The historical implications of blackface are mighty. This is a theatrical tool which defaulted to (and magnified) stereotypes of African Americans. Racist images from around 1830 through 1950 are indelibly tied to blackface, and if you deign to consider using this medium, you damn sure better understand the history behind it and what it evokes. Blackface is a symbol, and one that has no place in a school pep rally. I’d go so far as to say the only place we should be looking at blackface in schools is in history classes and discussions of race and privilege—which are incredibly important to have, they just don’t belong in a gym while you’re voting for the Mr. Waverly competition.
There’s been some public backlash against the administrators, who approved the skit prior to it being performed, and the student body. Some Waverly residents, and I’m sure some people from all over, are really offended that the skit has been labeled “racist.” There are plenty of folks in online forums less concerned with the blackface and more about abuse being a topic for parody. Others propose we all just lighten up and learn to take a joke.
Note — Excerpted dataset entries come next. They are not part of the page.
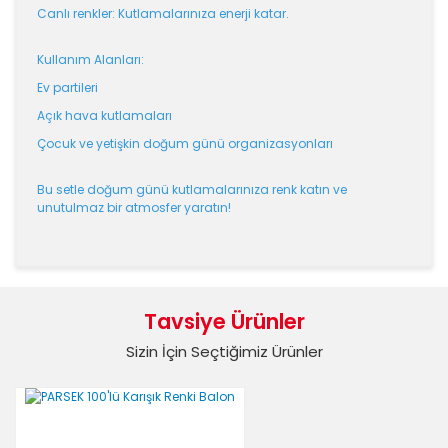
Canlı renkler: Kutlamalarınıza enerji katar.
Kullanım Alanları:
Ev partileri
Açık hava kutlamaları
Çocuk ve yetişkin doğum günü organizasyonları
Bu setle doğum günü kutlamalarınıza renk katın ve
unutulmaz bir atmosfer yaratın!
Bu ürünün fiyat bilgisi, resim, ürün açıklamalarında ve
diğer konularda yetersiz gördüğünüz noktaları öneri
Bu ürüne ilk yorumu siz yapın!
formunu kullanarak tarafımıza iletebilirsiniz.
Tavsiye Ürünler
Görüş ve önerileriniz için teşekkür ederiz.
Sizin İçin Seçtiğimiz Ürünler
Yorum Yaz
Ürün resmi kalitesiz, bozuk veya görüntülenemiyor.
Ürün açıklamasında eksik bilgiler bulunuyor.
Ürün bilgilerinde hatalar bulunuyor.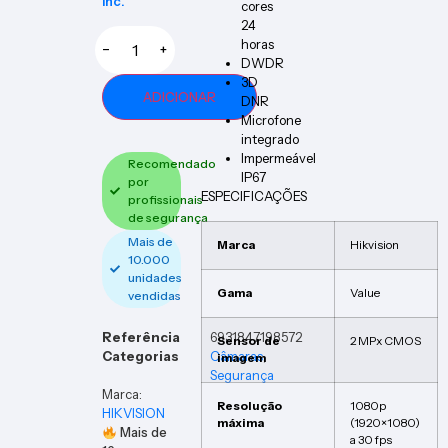
Inc.
cores
24
horas
−
+
DWDR
3D
ADICIONAR
DNR
Microfone
integrado
Impermeável
Recomendado
IP67
por
ESPECIFICAÇÕES
profissionais
de segurança
Mais de
Marca
Hikvision
10.000
unidades
Gama
Value
vendidas
Referência
6931847198572
Sensor de
2 MPx CMOS
Categorias
Câmaras
,
imagem
Segurança
Marca:
Resolução
1080p
HIKVISION
máxima
(1920×1080)
Mais de
a 30 fps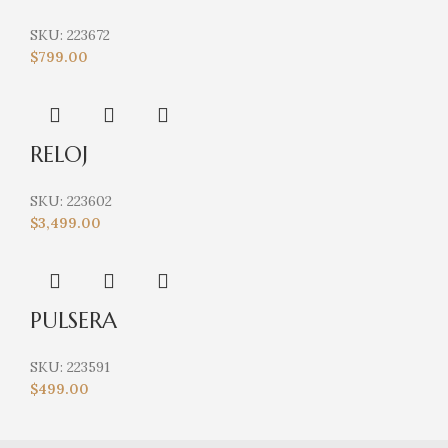
SKU:
223672
$
799.00
RELOJ
SKU:
223602
$
3,499.00
PULSERA
SKU:
223591
$
499.00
Here’s what’s not a joke for me: no one stood up to stop the skit. That the student actors were attempting to find a laugh in celebrity news doesn’t offend me. That the news they picked was about a young man beating a young women does. That they chose to bring this story to life by painting their faces black with makeup and wondering why the big fuss makes me stop dead in my tracks.
I can remember my high school pep rallies in a predominantly white town a little bigger than Waverly. I can’t honestly say that my own town is immune to this kind of scene, or that as a teenager I would have been brave enough to stand up and demand we stop the skit. I can say confidently as an adult that we each have a charge to become actively anti-racist, stepping past the discomfort of challenging the status quo, and insisting we stop perpetuating the ‘isms’ that can pop up in places as otherwise harmless as a pep rally.